:: Available data ::

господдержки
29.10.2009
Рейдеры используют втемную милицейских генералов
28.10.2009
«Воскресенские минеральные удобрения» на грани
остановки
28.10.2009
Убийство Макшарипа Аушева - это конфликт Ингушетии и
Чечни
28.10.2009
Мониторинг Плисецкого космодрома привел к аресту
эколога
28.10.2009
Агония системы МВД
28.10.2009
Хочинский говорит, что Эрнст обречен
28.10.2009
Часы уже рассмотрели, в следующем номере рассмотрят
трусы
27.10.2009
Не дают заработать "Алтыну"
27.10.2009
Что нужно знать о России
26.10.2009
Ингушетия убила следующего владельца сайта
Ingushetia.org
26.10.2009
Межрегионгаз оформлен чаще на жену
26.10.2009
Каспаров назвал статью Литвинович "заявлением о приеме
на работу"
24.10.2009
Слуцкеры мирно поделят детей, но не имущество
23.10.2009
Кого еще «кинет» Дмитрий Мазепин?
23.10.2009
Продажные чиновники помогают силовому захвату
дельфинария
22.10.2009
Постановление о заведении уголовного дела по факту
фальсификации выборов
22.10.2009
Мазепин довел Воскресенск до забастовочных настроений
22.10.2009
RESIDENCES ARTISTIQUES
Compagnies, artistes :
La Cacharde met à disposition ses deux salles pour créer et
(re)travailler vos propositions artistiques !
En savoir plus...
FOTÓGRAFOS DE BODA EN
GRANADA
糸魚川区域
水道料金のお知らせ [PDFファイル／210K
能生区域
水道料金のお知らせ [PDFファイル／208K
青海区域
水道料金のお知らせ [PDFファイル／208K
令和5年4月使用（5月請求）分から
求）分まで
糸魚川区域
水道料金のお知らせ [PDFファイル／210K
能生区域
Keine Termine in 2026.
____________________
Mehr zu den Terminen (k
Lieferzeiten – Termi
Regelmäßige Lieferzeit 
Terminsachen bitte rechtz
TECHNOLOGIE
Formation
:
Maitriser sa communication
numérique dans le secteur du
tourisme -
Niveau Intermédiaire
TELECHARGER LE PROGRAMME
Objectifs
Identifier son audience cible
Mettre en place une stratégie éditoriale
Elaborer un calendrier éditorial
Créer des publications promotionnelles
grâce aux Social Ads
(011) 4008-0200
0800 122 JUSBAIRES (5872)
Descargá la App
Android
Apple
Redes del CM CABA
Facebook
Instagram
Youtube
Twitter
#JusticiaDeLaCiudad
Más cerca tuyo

:::

> What you will do
All the records above need to be restated exactly, line by line.

> Result for this exercise
господдержки
29.10.2009
Рейдеры используют втемную милицейских генералов
28.10.2009
«Воскресенские минеральные удобрения» на грани
остановки
28.10.2009
Убийство Макшарипа Аушева - это конфликт Ингушетии и
Чечни
28.10.2009
Мониторинг Плисецкого космодрома привел к аресту
эколога
28.10.2009
Агония системы МВД
28.10.2009
Хочинский говорит, что Эрнст обречен
28.10.2009
Часы уже рассмотрели, в следующем номере рассмотрят
трусы
27.10.2009
Не дают заработать "Алтыну"
27.10.2009
Что нужно знать о России
26.10.2009
Ингушетия убила следующего владельца сайта
Ingushetia.org
26.10.2009
Межрегионгаз оформлен чаще на жену
26.10.2009
Каспаров назвал статью Литвинович "заявлением о приеме
на работу"
24.10.2009
Слуцкеры мирно поделят детей, но не имущество
23.10.2009
Кого еще «кинет» Дмитрий Мазепин?
23.10.2009
Продажные чиновники помогают силовому захвату
дельфинария
22.10.2009
Постановление о заведении уголовного дела по факту
фальсификации выборов
22.10.2009
Мазепин довел Воскресенск до забастовочных настроений
22.10.2009
RESIDENCES ARTISTIQUES
Compagnies, artistes :
La Cacharde met à disposition ses deux salles pour créer et
(re)travailler vos propositions artistiques !
En savoir plus...
FOTÓGRAFOS DE BODA EN
GRANADA
糸魚川区域
水道料金のお知らせ [PDFファイル／210K
能生区域
水道料金のお知らせ [PDFファイル／208K
青海区域
水道料金のお知らせ [PDFファイル／208K
令和5年4月使用（5月請求）分から
求）分まで
糸魚川区域
水道料金のお知らせ [PDFファイル／210K
能生区域
Keine Termine in 2026.
____________________
Mehr zu den Terminen (k
Lieferzeiten – Termi
Regelmäßige Lieferzeit 
Terminsachen bitte rechtz
TECHNOLOGIE
Formation
:
Maitriser sa communication
numérique dans le secteur du
tourisme -
Niveau Intermédiaire
TELECHARGER LE PROGRAMME
Objectifs
Identifier son audience cible
Mettre en place une stratégie éditoriale
Elaborer un calendrier éditorial
Créer des publications promotionnelles
grâce aux Social Ads
(011) 4008-0200
0800 122 JUSBAIRES (5872)
Descargá la App
Android
Apple
Redes del CM CABA
Facebook
Instagram
Youtube
Twitter
#JusticiaDeLaCiudad
Más cerca tuyo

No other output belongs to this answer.